** FRAGMENTO **
Les
anuncio que mi capacidad de síntesis va a quedar en entredicho, dado
que acabo de zamparme las mil trescientas páginas del volumen que
reúne todas las obras incluidas en el ciclo de Los libros de
TERRAMAR de Ursula K. Le Guin, y que suma la friolera de seis
novelas, varios relatos, y una conferencia de la autora, todo ello
precedido de un prólogo, también firmado por la propia Le Guin.
Tengo que aclarar, para aquellos que no se hayan sumergido en la obra
de la escritora norteamericana, que esta ingente producción de
género fantástico, ha sido una excepción en la literatura que
domina la producción de la autora de LOS DESPOSEÍDOS, y que
no es otro que el género de Ciencia Ficción o Ficción
Especulativa.
La
editorial Minotauro ha presentado las traducciones al español en un
lujoso volumen de pasta dura y magníficas ilustraciones que, en
rigor, debería venir acompañado de un atril. En dicho volumen el
lector será testigo de una evolución por parte de la autora, tanto
en la calidad de la narración como en el compromiso, en lo
referente al género fantástico y en las cuestiones que atañen
al papel de la mujer en la literatura.
Ahora
bien, en lo concerniente a esa evolución de la calidad narrativa he
de decir que el trabajo de los diferentes traductores que intervienen
en la edición, ha resultado algo irregular. Es precisamente en las
novelas cronológicamente más avanzadas cuando se observan más
deslices en las traducciones, donde un lector empieza a echar de
menos la eficacia de un español deslocalizado, en
el que la mano del traductor
no deje huella sobre
su origen.
Traducciones
más complejas, por estar plagadas de juegos de palabras y
expresiones coloquiales, como la desopilante novelita de Georges
Perec ¿QUÉ PEQUEÑO
CICLOMOTOR DE MANILLAR CROMADO AL FONDO DEL PATIO?
(Quel
petit vélo à guidon chromé au fond de la cour?
) que releí hace unos días
vertido magníficamente al español por Marisol Arbués y Hermes
Burrel, con revisión estilística de Jose Cibeira, Juan Gabriel
López Guix y con expresos agradecimientos a un pequeño
ejército de voluntariosos colaboradores, han
dado eficaces resultados. El
trabajo en equipo valió su peso en oro y la versión española es un
alarde de ingenio, conocimiento y
talento.

** DATOS EXTRAÍDOS **
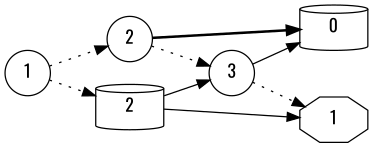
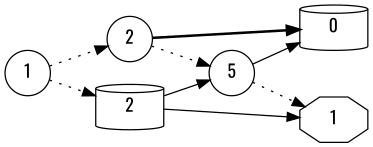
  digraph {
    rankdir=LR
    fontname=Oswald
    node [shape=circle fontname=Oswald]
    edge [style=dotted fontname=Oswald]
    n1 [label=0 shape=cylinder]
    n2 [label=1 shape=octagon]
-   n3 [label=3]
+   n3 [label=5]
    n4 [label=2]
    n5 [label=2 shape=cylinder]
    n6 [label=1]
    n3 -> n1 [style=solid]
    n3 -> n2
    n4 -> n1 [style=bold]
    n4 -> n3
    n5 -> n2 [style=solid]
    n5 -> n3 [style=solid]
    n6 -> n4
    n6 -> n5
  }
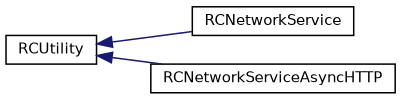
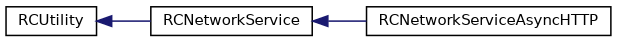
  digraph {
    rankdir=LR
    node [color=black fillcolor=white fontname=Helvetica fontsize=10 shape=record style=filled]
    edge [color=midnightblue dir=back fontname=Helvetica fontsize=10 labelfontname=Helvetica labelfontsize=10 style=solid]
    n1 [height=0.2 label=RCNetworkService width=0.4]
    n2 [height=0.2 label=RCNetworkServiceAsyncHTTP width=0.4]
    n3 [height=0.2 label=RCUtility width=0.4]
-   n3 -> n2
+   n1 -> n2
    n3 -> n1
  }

** TAREA A REALIZAR **
¿Puedes seguir escribiendo el fragmento sobre Los libros de Terramar a partir de su última frase? No hace falta consultar el listado.

** RESULTADO FINAL **
Ya
en el arranque de la novela queda planteado cómo va desarrollarse
el resto de la obra: “Había un tío, lo llamaban
Karamanlis, o algo así: ¿Karatoro?¿Karavaca?¿Karagüevo? Bueno,
Karaalgo. En todo caso, no era un nombre cualquiera, era de esos que
se te quedan, que no olvidas así como así”
El
argumento, como suele suceder en las grandes obras literarias, es
fácil de resumir: el tal Karaloquesea está cumpliendo con el
servicio militar (vive la France) en un momento en que acaba
de iniciarse la guerra de independencia de Argelia, y obviamente no le hace la menor gracia lo de irse a palmarla a un lugar en el que no se le ha
perdido nada. Karaplasma pide ayuda a un cabo
primero, de nombre Henri Pollak, que a su vez consulta con sus
colegas, un extravagante grupo de culturetas parisinos de
heterogéneas inclinaciones políticas, que debaten sobre la
posibilidad de fracturarle el antebrazo al tal Karacosa para
así evitar tragedias mayores. A partir de ese momento, la narración
transcurre entre el hilarante absurdo y el drama existencialista,
hasta el punto en que el avezado lector (si lo hubiere) debería
plantearse si no se estará descojonando ante el infortunio de un
pobre desgraciado.
El
matiz antibelicista queda velado por el humor estrafalario del
inmenso (inmensamente desconocido) Georges Perec, si bien sigue
subyaciendo en medio de la caótica situación que crean los
personajes, tratando de escaquear a Karacorum del mayor
absurdo de la humanidad.
Buceando
en esa colección de descalabros de nuestra anticultura, descubrí
que la versión de Marisol Arbués y Hermes Burrel se encuentra en
estos momentos descatalogada, si bien uno puede agarrarse como clavo
ardiendo a la traducción de Pablo Fante, que no desmerece en
absoluto, y que recurre a soluciones originales frente a la
problemática de un texto que no da facilidades a los traductores,
como la definición del ciclomotor de Henri Pollak como “escupidor
velocípedo de turbina y suspensión hidráulica”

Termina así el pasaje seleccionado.